**Exercise goal**
In full and exactly, reproduce the entries below, but omit the pictures.

**Given information**
== Segment start ==

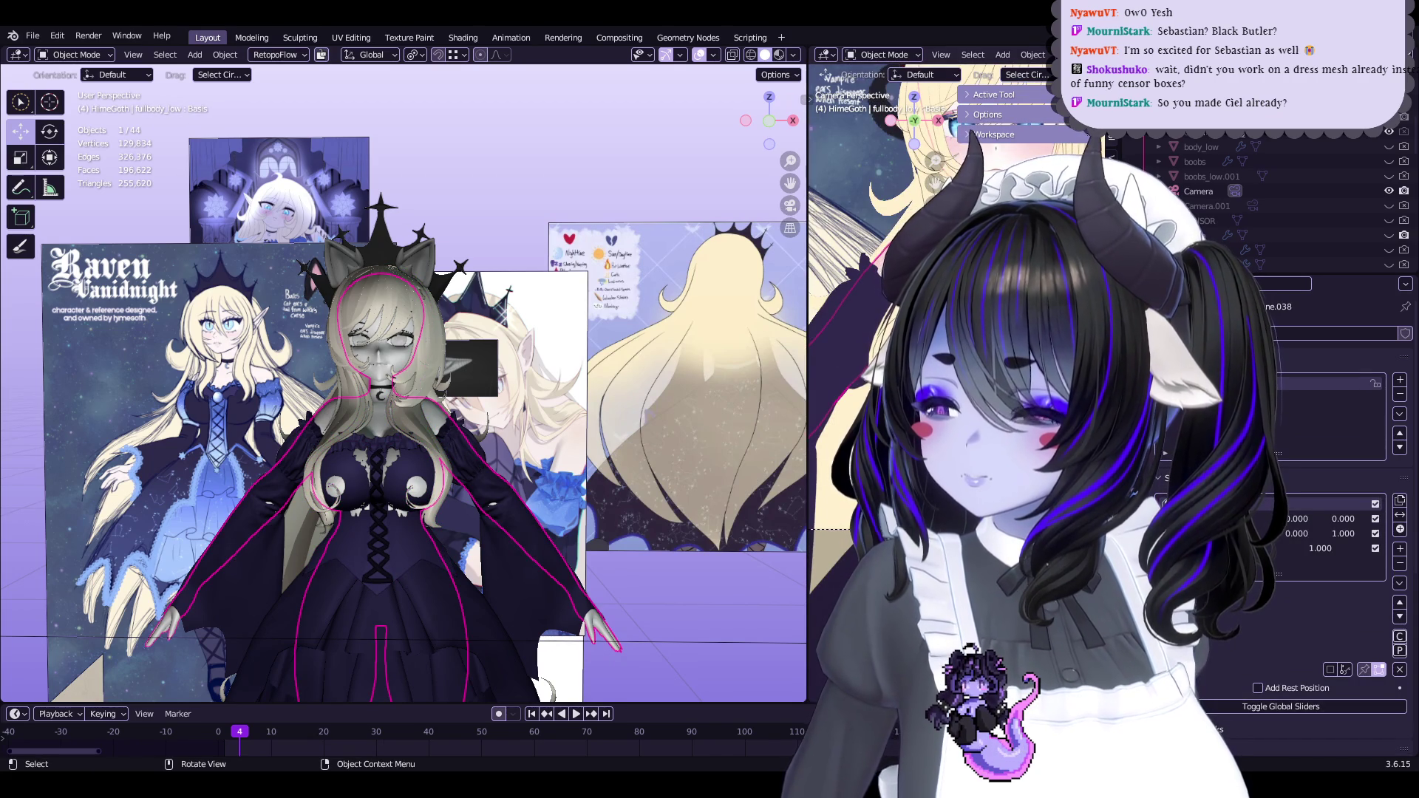
{"action": "left_click", "coordinate": [1133, 428]}
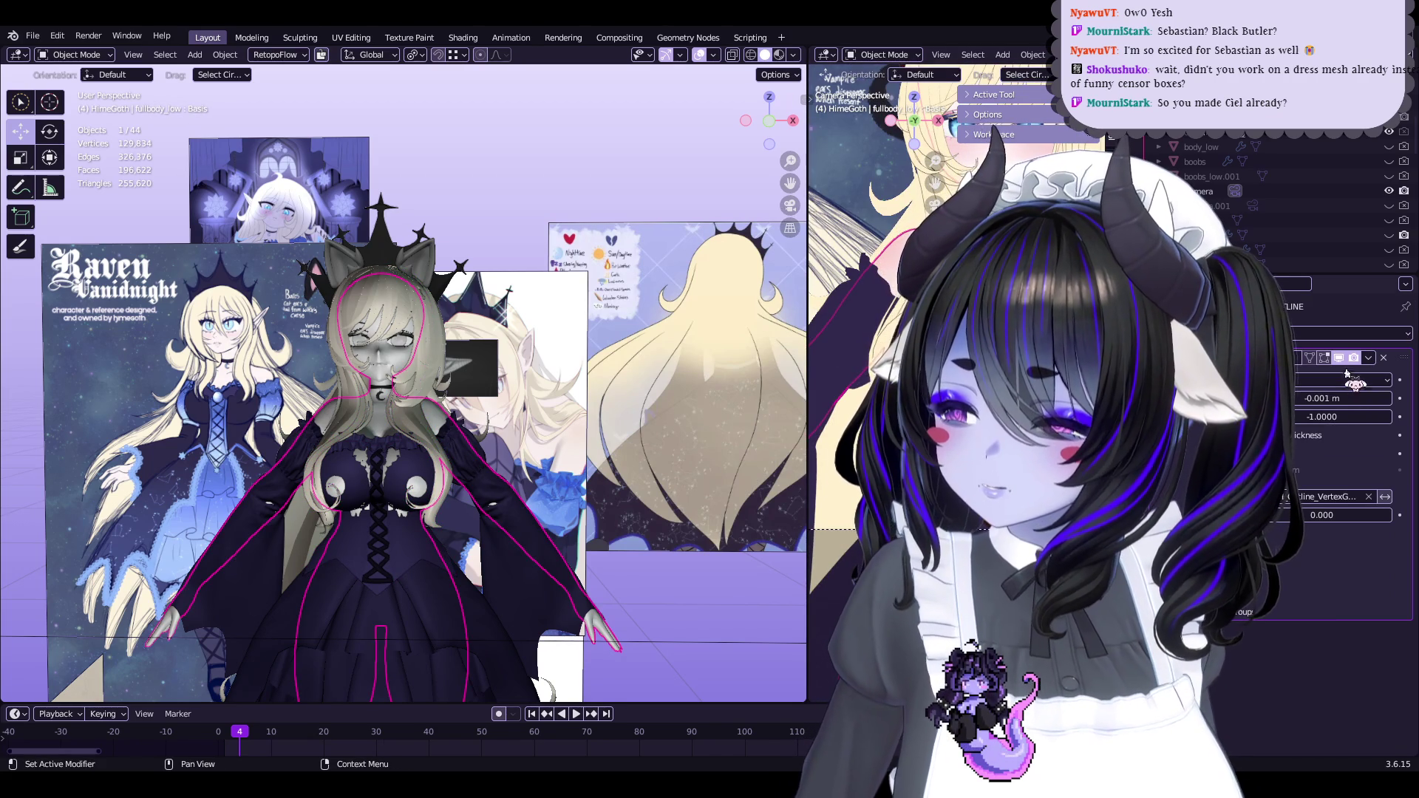
Edit fullbody.002's vertices and select the centre vertex of the round chest patch
{"action": "scroll", "coordinate": [434, 526], "scroll_direction": "up", "scroll_amount": 5}
{"action": "left_click", "coordinate": [470, 327]}
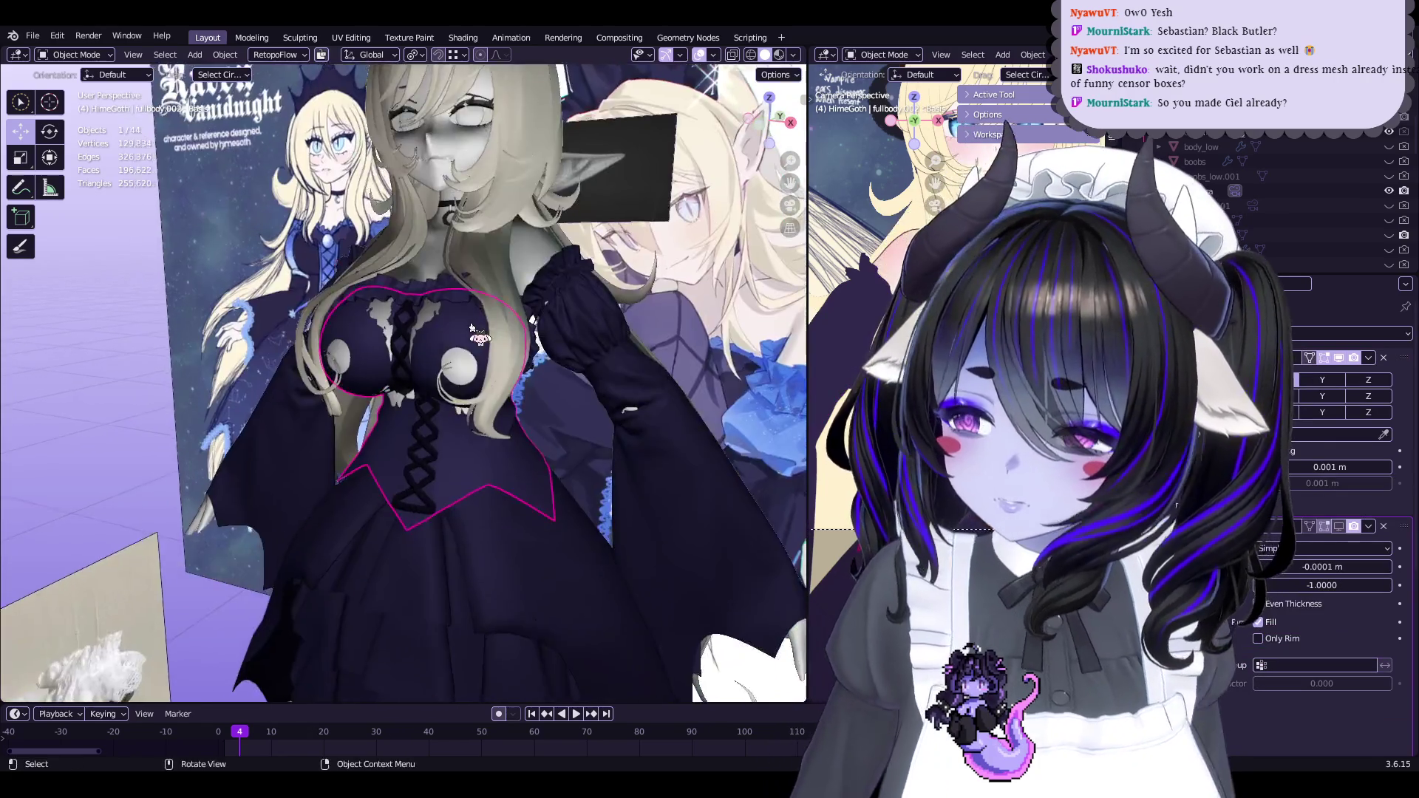
{"action": "scroll", "coordinate": [471, 328], "scroll_direction": "up", "scroll_amount": 3}
{"action": "key", "text": "Tab"}
{"action": "middle_click_drag", "start_coordinate": [471, 328], "coordinate": [429, 340]}
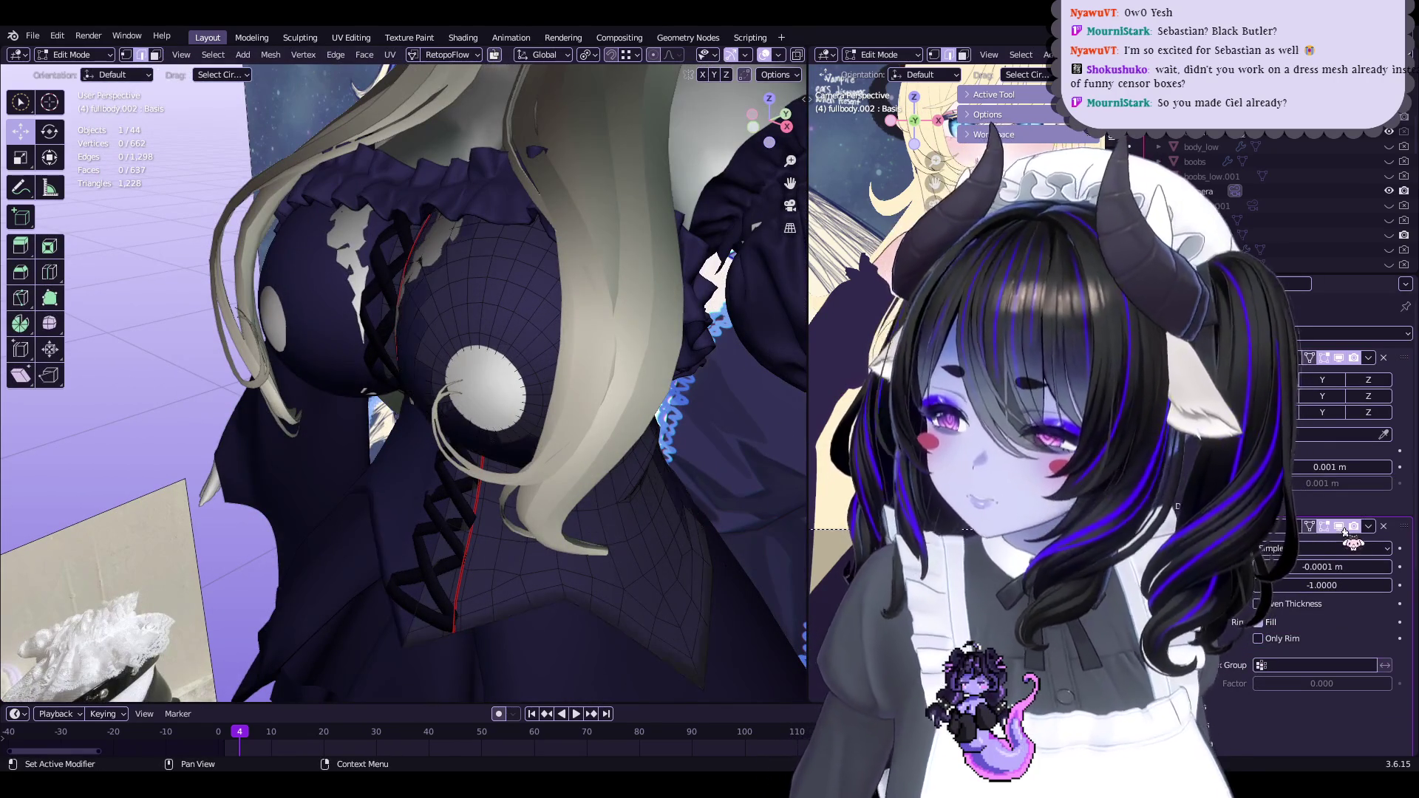
{"action": "left_click", "coordinate": [487, 384]}
{"action": "mouse_move", "coordinate": [487, 384]}
{"action": "middle_mouse_down"}
{"action": "mouse_move", "coordinate": [562, 296]}
{"action": "mouse_move", "coordinate": [660, 72]}
{"action": "middle_mouse_up"}
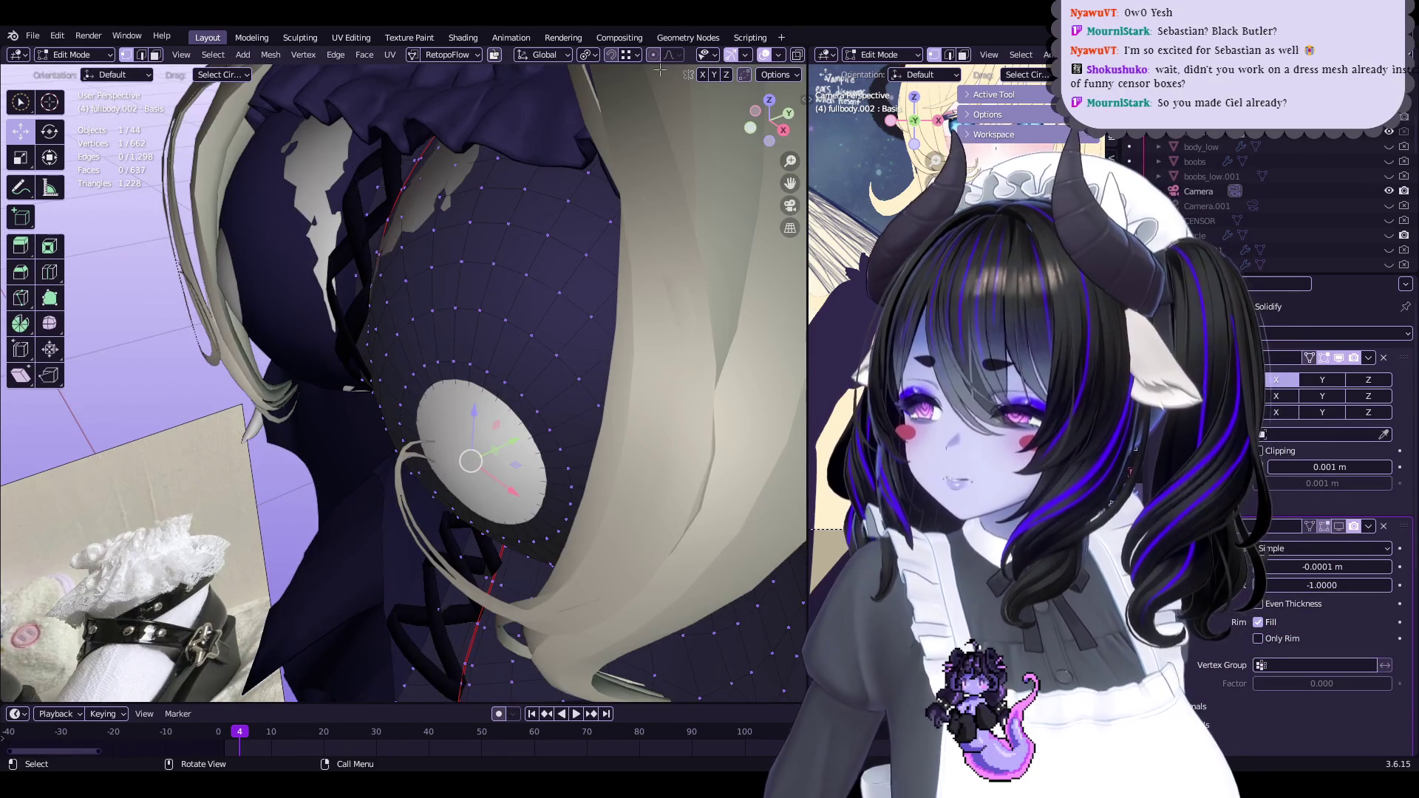
Push the chest patch about -0.0034 m along Y with proportional editing
{"action": "key", "text": "g"}
{"action": "key", "text": "y"}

== Segment end ==

**Solution for this problem**
{"action": "left_click", "coordinate": [1133, 428]}
Edit fullbody.002's vertices and select the centre vertex of the round chest patch
{"action": "scroll", "coordinate": [434, 526], "scroll_direction": "up", "scroll_amount": 5}
{"action": "left_click", "coordinate": [470, 327]}
{"action": "scroll", "coordinate": [471, 328], "scroll_direction": "up", "scroll_amount": 3}
{"action": "key", "text": "Tab"}
{"action": "middle_click_drag", "start_coordinate": [471, 328], "coordinate": [429, 340]}
{"action": "left_click", "coordinate": [487, 384]}
{"action": "mouse_move", "coordinate": [487, 384]}
{"action": "middle_mouse_down"}
{"action": "mouse_move", "coordinate": [562, 296]}
{"action": "mouse_move", "coordinate": [660, 72]}
{"action": "middle_mouse_up"}
Push the chest patch about -0.0034 m along Y with proportional editing
{"action": "key", "text": "g"}
{"action": "key", "text": "y"}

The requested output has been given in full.